A maior visibilidade de mortes em zoológicos pelo mundo – que o diga o de Goiânia, que chegou a perder mais de 80 animais de seu plantel entre os anos de 2009 e 2010, o que resultou em sua reforma completa diante das muitas críticas recebidas – ajuda a pautar o debate. Leis mais rígidas para maus-tratos contra animais e a transformação do olhar da sociedade sobre os bichos que a cercam alimentam as reflexões sobre como lidar com os eles. Frigoríficos foram praticamente obrigados a desenvolver métodos menos cruéis para abate de bovinos, suínos e aves, por exemplo.
Há nesse cenário, ao mesmo tempo, exageros, quando não algum radicalismo. Animais que deixam de ser o que são para ganharem status humano é algo muito frequente hoje em dia, ganhando toda sorte de privilégios, alguns representando riscos à saúde de seus donos. O chamado “mercado pet” revela o quanto as pessoas podem gastar com seus animais de estimação, muitas vezes tornando isso uma prioridade em suas vidas, afastando-se do convívio social e até fazendo sacrifícios pessoais para dar do bom e do melhor para seus bichos. E ai de quem ouse criticar tais posturas! Esse coitado será imediatamente atacado – não pelo animal, mas pelo seu dono.

(Dados de origem)
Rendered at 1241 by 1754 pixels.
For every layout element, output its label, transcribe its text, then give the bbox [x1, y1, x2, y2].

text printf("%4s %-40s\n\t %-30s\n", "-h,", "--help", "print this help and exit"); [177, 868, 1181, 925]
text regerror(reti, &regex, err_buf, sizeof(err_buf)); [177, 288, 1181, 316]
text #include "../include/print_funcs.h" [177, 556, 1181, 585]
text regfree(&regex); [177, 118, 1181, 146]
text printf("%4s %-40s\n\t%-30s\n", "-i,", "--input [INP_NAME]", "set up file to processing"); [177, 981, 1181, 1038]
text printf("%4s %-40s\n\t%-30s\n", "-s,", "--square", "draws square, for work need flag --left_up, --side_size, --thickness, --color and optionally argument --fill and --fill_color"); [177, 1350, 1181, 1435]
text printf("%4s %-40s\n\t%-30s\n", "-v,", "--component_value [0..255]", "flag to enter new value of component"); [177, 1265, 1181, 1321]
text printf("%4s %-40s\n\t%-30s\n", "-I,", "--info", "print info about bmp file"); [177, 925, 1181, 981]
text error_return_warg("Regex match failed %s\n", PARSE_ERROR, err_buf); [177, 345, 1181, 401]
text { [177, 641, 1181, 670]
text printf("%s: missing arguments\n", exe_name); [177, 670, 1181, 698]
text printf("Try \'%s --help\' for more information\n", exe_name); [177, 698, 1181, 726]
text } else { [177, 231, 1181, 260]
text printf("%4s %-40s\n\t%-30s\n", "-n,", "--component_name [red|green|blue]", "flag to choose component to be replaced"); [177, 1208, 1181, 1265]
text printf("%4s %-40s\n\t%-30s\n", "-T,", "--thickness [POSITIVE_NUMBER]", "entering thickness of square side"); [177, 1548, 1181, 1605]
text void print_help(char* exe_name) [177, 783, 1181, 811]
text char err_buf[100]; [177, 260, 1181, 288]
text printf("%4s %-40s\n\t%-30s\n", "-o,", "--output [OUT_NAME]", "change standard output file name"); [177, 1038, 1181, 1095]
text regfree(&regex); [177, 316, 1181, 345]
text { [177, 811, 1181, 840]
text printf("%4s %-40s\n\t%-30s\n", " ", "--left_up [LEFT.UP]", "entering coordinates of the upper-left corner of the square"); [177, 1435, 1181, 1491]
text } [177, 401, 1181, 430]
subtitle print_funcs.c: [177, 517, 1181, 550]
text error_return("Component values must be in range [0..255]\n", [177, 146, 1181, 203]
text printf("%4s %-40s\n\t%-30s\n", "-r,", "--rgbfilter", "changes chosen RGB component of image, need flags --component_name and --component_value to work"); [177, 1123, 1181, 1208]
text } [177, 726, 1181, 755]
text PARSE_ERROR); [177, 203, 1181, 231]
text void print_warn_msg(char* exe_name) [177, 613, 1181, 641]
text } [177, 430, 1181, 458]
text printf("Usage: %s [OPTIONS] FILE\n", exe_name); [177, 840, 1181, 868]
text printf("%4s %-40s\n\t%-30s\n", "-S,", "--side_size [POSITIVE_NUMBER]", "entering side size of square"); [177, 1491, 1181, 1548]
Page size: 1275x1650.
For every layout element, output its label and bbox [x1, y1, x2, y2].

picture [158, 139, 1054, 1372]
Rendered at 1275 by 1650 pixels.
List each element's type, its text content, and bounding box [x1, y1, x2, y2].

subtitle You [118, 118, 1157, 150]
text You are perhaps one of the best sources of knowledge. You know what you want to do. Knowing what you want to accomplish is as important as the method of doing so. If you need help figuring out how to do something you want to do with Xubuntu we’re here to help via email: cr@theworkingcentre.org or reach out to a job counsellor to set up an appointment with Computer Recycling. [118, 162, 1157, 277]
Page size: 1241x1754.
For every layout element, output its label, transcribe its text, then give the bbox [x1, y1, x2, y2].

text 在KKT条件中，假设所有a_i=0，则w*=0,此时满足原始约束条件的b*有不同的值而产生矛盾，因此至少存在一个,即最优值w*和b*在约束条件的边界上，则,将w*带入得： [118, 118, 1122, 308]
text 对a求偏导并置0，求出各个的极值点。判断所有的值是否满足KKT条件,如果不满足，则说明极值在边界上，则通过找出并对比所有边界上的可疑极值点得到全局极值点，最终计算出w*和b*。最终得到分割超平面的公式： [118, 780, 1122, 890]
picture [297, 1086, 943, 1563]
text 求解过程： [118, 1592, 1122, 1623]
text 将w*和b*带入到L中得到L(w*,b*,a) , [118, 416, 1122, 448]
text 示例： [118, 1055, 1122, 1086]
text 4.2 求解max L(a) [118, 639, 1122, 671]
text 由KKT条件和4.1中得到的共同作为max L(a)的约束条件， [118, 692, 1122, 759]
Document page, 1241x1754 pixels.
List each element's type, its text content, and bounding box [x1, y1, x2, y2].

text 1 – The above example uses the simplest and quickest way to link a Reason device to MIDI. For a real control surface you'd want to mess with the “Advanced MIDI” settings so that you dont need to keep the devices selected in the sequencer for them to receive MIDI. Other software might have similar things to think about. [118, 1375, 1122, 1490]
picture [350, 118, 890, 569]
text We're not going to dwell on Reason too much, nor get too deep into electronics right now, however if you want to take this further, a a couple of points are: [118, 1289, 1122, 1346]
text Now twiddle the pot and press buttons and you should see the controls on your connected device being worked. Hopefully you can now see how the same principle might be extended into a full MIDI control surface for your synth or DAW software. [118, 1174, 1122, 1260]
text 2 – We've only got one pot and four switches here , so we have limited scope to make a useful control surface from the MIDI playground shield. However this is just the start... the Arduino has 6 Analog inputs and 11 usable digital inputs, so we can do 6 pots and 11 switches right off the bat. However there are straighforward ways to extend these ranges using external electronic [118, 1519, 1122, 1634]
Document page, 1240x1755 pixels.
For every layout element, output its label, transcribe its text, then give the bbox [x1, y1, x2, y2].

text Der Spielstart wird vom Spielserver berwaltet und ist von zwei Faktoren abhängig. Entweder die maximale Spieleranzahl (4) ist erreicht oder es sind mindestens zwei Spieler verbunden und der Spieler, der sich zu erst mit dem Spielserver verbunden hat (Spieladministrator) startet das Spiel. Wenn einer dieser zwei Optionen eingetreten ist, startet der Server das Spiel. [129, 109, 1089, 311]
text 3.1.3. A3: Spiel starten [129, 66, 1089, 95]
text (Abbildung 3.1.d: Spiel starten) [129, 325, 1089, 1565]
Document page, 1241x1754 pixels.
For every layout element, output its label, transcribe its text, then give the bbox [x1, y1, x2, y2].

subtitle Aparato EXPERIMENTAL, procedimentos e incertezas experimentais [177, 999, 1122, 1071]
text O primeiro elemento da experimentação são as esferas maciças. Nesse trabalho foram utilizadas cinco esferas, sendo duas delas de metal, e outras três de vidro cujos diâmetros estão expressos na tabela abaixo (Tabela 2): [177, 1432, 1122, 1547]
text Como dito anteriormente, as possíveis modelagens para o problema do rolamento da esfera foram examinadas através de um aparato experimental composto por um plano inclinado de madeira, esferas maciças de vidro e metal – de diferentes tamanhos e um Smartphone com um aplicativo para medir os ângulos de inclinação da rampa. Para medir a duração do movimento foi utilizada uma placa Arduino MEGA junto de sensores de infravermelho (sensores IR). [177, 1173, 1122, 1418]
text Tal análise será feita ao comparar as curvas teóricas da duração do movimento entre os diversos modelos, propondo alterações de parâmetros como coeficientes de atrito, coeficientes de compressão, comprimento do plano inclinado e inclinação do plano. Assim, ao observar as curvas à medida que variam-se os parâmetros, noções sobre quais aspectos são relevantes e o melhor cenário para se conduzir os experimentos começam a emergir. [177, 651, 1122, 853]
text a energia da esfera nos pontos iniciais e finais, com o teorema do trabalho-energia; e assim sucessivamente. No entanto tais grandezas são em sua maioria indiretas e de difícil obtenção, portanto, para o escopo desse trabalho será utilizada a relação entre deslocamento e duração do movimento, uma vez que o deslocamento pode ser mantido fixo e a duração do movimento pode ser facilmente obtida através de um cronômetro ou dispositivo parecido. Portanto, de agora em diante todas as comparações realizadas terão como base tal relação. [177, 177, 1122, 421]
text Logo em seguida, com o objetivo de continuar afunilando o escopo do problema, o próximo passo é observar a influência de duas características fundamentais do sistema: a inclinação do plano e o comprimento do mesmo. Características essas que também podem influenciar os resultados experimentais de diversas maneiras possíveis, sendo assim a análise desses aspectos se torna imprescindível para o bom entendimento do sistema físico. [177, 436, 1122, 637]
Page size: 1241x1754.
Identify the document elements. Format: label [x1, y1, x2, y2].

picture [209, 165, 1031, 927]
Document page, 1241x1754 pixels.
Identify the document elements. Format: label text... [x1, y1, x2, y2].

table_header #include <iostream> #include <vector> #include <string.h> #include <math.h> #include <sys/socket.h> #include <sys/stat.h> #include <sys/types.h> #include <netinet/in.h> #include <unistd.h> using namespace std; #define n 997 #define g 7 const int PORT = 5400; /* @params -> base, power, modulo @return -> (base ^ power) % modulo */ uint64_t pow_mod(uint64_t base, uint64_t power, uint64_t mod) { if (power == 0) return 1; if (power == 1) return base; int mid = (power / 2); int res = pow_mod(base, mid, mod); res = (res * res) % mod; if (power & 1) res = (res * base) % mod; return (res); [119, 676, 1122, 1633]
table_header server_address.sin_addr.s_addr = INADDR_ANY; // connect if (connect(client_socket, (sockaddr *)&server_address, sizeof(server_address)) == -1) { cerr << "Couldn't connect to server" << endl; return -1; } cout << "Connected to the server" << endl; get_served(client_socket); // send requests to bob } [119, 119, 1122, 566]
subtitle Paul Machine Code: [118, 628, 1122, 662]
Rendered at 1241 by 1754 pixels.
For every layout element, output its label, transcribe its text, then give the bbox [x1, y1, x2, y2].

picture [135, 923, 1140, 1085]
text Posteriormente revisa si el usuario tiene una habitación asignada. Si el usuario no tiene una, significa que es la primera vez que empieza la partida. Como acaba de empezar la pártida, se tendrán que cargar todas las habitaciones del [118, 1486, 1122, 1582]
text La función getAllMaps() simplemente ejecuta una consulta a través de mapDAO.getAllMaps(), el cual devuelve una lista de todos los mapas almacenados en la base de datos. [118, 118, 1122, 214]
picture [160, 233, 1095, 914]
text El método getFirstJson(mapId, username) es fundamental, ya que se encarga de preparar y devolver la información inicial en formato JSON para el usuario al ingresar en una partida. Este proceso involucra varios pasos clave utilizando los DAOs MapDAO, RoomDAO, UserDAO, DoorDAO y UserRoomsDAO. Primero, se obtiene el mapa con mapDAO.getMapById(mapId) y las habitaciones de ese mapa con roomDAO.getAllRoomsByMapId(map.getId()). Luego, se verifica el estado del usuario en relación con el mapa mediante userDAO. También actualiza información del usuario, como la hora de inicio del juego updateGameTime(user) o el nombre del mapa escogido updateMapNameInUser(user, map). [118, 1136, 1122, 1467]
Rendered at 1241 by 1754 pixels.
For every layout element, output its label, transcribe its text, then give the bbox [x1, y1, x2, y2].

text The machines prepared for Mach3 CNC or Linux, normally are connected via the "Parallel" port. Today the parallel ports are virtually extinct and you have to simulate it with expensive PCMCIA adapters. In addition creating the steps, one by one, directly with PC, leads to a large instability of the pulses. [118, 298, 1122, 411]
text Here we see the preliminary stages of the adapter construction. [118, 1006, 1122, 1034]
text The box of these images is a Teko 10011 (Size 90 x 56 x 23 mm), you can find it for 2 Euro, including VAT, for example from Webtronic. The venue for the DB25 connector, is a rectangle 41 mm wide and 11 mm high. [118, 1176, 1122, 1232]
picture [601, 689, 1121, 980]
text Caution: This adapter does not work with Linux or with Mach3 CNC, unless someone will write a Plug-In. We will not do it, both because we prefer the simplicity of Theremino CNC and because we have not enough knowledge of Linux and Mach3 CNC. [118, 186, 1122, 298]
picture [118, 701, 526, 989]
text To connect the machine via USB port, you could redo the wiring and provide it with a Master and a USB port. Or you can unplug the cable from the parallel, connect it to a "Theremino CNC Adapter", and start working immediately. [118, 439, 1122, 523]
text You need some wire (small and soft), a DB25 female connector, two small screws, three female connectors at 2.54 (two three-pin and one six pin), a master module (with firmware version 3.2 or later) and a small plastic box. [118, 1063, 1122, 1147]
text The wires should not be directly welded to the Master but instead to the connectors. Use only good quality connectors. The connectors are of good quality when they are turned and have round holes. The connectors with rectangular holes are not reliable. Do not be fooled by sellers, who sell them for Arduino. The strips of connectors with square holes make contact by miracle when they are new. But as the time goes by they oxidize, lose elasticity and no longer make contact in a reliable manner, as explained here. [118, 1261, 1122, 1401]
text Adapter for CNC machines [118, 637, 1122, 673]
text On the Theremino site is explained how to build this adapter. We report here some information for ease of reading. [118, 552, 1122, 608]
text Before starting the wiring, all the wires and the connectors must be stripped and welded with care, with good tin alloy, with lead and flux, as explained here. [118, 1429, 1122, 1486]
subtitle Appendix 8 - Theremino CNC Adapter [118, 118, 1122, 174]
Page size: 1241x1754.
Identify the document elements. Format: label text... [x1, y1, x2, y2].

▶ _O que fazer_
1/ Retorne, copiado literalmente do trecho fornecido, o segmento situado entre "A maior visibilidade" e "aves, por exemplo.", inclusive.
2/ Enumere os tipos de animais cujo abate, segundo o trecho fornecido, os frigoríficos tiveram de tornar menos cruel.
3/ Com base no trecho fornecido, responda:
(a) Quantos animais o zoológico de Goiânia chegou a perder, e em que período?
(b) Que nome o texto dá ao setor que revela o quanto as pessoas podem gastar com seus animais de estimação?
(c) Segundo o texto, por quem será atacado aquele que ousar criticar tais posturas?

▶ _Respostas redigidas_
1/
A maior visibilidade de mortes em zoológicos pelo mundo – que o diga o de Goiânia, que chegou a perder mais de 80 animais de seu plantel entre os anos de 2009 e 2010, o que resultou em sua reforma completa diante das muitas críticas recebidas – ajuda a pautar o debate. Leis mais rígidas para maus-tratos contra animais e a transformação do olhar da sociedade sobre os bichos que a cercam alimentam as reflexões sobre como lidar com os eles. Frigoríficos foram praticamente obrigados a desenvolver métodos menos cruéis para abate de bovinos, suínos e aves, por exemplo.

2/
bovinos
suínos
aves

3/
(a) Mais de 80 animais, entre os anos de 2009 e 2010.
(b) "Mercado pet".
(c) Pelo dono do animal, e não pelo animal.